What you will do →
In the material below, list every line carrying the string "size".
================
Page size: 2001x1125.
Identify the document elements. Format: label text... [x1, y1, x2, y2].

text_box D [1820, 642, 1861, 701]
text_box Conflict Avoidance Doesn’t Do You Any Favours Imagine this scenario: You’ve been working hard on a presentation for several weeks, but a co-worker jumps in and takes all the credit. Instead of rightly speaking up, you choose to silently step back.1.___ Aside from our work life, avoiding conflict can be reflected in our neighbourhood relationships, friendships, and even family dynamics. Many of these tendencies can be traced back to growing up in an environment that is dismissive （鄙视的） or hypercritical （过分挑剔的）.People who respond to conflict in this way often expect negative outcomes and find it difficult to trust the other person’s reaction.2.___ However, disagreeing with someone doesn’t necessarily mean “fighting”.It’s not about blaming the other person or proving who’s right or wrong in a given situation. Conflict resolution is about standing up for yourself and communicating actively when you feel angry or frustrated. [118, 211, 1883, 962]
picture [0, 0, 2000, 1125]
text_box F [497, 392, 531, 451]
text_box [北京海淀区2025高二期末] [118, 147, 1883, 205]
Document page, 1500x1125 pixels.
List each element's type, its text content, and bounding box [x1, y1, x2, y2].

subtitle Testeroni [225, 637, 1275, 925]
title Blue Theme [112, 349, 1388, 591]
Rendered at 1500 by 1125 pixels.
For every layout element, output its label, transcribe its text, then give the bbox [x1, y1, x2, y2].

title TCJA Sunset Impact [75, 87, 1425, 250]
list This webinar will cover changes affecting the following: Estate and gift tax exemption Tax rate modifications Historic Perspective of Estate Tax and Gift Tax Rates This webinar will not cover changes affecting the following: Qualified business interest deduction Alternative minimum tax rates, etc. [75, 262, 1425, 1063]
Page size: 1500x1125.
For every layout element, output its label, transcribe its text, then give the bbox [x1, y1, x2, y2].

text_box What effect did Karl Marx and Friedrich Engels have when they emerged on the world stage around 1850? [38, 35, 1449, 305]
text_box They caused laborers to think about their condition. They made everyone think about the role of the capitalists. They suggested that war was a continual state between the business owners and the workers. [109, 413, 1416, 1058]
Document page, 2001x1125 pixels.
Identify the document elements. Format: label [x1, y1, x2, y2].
================
Solution →
Page size: 2001x1125.
Page size: 1500x1125.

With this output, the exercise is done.